WRITTEN TASK 1 | In the listing, swap "zarif" for "şık" from the line with "amigurumi yapımı için" to the line with "daha fazla yumak ihtiyacı olabilir. İnce", keeping everything else the same, and return only those lines.

PASSAGE |

- - - -

September 16, 2017 by Kate Donnell

At a recent yoga class my teacher was talking about her personal experience with aging, and during her monologue she said something that piqued my curiosity. The words aren’t exact, but it went something like this: We can let our experiences contain us or we can let our experiences expand us. As I left class that day, I immediately started to explore that statement within the context of my own life.

At times I have done each of these things, often without an awareness of why I chose that path. I have let my previous experiences define who I am and prevent me from challenging my perceptions of myself. And other times my life experiences have become opportunities to explore my ideas about myself and grow in unexpected ways.

For several months I had been thinking about my purpose in life and how to spend more time aligned with my passions. This deliberate examination of my inner world forced me to confront several Very Important questions, including whether or not my job was still a good fit for me. I loved my coworkers and our mission, but I was feeling stifled in my role and disconnected from the daily impact my company made in the community. After that yoga class I decided to consider this situation through the contain or expand lens, as an alternate way to frame my thinking.

Regardless of where I’ve worked, throughout my life I’ve held roles where I’m responsible for creating process to drive efficiency and improved results. I analyze data to identify hidden trends and problems, and then I provide meaningful guidance on how to address them. Because these activities add value to the business, managers quickly recognize my skill in this area. In fact, whenever I am asked about my strengths, I habitually respond with words that sound suspiciously like what former managers have told me at countless annual reviews. Without realizing it, I have been allowing my experience to contain me, limiting my beliefs about what I can do.

And yet, I’ve done some personal exploration that challenges those assumptions. Yes, I have a knack for analyzing systems and creating process, but I’m also good at a lot of things that don’t require such an intimate relationship with Microsoft Excel. Through yoga, self-study, and other pursuits, I’ve realized that I have a variety of strengths to offer, like being able to build authentic relationships or effectively communicate ideas to a broad audience. I also love teaching, writing, and working in collaborative groups, and while these activities are embedded in my personal life, they rarely happen at work. What if I expanded my idea of career based on these experiences?

- - - -

EXERCISE MATERIALS |
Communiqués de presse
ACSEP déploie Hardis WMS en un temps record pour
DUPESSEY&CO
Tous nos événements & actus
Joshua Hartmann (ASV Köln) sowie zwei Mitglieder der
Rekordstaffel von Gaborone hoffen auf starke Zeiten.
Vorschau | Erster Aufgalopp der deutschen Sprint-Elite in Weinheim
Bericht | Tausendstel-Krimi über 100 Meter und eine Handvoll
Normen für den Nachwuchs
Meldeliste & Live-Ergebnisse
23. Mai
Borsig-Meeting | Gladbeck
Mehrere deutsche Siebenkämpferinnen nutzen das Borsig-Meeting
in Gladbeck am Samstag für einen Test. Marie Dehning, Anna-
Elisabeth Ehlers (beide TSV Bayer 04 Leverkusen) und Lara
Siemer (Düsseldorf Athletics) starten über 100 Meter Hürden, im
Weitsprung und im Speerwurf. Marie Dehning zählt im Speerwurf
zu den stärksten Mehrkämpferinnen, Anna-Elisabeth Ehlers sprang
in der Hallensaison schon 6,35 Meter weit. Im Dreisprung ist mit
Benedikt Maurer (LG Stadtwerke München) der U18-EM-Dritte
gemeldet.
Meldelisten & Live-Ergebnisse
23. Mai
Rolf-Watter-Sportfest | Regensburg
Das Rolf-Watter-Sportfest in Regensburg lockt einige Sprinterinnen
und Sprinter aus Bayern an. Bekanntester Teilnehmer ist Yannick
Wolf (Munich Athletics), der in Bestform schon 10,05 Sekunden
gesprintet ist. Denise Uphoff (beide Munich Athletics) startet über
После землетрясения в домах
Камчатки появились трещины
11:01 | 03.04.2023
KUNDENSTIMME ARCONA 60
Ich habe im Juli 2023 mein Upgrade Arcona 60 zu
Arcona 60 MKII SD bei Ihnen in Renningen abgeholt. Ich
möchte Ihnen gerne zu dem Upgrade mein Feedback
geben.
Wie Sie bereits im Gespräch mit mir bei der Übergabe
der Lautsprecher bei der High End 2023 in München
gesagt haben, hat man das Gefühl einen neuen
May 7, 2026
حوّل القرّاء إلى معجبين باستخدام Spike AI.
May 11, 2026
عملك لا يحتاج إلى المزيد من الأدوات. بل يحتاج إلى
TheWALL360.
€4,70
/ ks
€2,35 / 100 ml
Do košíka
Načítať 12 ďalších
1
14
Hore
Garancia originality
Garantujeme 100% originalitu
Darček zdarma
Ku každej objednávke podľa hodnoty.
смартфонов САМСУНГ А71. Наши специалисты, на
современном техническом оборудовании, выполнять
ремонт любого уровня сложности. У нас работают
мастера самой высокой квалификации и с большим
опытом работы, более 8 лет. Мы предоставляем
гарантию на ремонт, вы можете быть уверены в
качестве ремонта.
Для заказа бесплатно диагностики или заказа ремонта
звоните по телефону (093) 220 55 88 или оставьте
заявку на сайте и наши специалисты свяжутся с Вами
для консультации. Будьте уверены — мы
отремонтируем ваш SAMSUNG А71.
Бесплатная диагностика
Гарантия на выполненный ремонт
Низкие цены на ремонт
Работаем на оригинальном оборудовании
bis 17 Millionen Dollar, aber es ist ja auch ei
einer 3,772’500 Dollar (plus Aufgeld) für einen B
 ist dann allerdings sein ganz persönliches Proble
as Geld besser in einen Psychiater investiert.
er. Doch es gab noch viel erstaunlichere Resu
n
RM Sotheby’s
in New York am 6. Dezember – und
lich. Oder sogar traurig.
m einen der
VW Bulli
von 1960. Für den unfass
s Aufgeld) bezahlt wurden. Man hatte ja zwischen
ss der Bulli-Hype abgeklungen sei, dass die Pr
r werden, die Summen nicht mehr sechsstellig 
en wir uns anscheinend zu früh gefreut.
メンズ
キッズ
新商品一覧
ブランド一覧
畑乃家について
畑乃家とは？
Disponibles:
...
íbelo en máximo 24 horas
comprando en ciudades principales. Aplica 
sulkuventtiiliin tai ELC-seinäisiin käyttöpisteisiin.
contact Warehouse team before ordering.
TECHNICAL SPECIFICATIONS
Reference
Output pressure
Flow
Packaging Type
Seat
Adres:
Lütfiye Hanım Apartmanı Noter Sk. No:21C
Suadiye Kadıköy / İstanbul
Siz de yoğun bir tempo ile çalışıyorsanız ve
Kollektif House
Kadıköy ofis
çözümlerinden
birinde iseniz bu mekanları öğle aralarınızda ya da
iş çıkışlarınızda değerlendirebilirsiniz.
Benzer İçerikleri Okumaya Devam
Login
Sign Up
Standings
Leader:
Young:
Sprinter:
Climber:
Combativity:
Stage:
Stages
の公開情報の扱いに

- - - -

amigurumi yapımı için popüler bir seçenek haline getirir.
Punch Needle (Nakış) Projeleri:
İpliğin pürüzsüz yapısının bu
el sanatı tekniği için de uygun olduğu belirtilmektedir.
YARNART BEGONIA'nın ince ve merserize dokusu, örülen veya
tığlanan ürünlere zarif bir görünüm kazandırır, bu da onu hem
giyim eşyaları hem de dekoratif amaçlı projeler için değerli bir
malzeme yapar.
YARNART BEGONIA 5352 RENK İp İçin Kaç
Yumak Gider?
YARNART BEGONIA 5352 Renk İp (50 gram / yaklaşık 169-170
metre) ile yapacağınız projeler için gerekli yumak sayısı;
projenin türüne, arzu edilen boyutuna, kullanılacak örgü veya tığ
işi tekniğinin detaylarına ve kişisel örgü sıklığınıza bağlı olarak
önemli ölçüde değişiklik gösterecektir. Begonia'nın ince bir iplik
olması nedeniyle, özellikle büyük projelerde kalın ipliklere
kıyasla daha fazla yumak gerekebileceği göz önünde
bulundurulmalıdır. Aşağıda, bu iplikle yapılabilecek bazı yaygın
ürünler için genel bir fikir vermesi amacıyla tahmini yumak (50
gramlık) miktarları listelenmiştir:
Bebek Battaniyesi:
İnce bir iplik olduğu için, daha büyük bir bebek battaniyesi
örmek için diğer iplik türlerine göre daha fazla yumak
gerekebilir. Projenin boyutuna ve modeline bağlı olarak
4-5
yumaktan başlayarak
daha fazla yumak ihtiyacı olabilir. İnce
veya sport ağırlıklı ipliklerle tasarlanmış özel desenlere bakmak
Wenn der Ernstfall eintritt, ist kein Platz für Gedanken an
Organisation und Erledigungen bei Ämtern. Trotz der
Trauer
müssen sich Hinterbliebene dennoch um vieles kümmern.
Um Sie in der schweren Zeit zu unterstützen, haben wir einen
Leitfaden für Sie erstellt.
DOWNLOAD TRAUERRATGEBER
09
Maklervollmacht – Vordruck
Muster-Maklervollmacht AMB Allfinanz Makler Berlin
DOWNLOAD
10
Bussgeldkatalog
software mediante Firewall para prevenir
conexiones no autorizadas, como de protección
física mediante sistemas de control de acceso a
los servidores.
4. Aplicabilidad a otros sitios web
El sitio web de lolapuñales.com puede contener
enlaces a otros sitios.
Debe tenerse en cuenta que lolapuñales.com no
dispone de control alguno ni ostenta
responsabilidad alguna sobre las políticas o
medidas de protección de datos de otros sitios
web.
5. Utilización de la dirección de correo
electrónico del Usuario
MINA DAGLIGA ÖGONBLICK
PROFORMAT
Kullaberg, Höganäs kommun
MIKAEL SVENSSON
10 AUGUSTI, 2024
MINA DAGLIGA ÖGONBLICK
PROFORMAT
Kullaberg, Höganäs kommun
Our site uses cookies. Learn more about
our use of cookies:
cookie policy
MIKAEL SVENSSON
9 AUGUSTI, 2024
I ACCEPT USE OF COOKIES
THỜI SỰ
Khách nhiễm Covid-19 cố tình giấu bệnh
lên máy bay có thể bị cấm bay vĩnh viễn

- - - -

WRITTEN TASK 2 | Say whether each statement agrees with the passage, answering yes or no and quoting the deciding words: (a) The writer gives the yoga teacher's exact words. (b) The writer loved the coworkers and the company's mission. (c) Teaching and writing rarely happen in the writer's work.

REPLY 1 |
amigurumi yapımı için popüler bir seçenek haline getirir.
Punch Needle (Nakış) Projeleri:
İpliğin pürüzsüz yapısının bu
el sanatı tekniği için de uygun olduğu belirtilmektedir.
YARNART BEGONIA'nın ince ve merserize dokusu, örülen veya
tığlanan ürünlere şık bir görünüm kazandırır, bu da onu hem
giyim eşyaları hem de dekoratif amaçlı projeler için değerli bir
malzeme yapar.
YARNART BEGONIA 5352 RENK İp İçin Kaç
Yumak Gider?
YARNART BEGONIA 5352 Renk İp (50 gram / yaklaşık 169-170
metre) ile yapacağınız projeler için gerekli yumak sayısı;
projenin türüne, arzu edilen boyutuna, kullanılacak örgü veya tığ
işi tekniğinin detaylarına ve kişisel örgü sıklığınıza bağlı olarak
önemli ölçüde değişiklik gösterecektir. Begonia'nın ince bir iplik
olması nedeniyle, özellikle büyük projelerde kalın ipliklere
kıyasla daha fazla yumak gerekebileceği göz önünde
bulundurulmalıdır. Aşağıda, bu iplikle yapılabilecek bazı yaygın
ürünler için genel bir fikir vermesi amacıyla tahmini yumak (50
gramlık) miktarları listelenmiştir:
Bebek Battaniyesi:
İnce bir iplik olduğu için, daha büyük bir bebek battaniyesi
örmek için diğer iplik türlerine göre daha fazla yumak
gerekebilir. Projenin boyutuna ve modeline bağlı olarak
4-5
yumaktan başlayarak
daha fazla yumak ihtiyacı olabilir. İnce

REPLY 2 |
(a) No: "The words aren’t exact"
(b) Yes: "I loved my coworkers and our mission"
(c) Yes: "they rarely happen at work"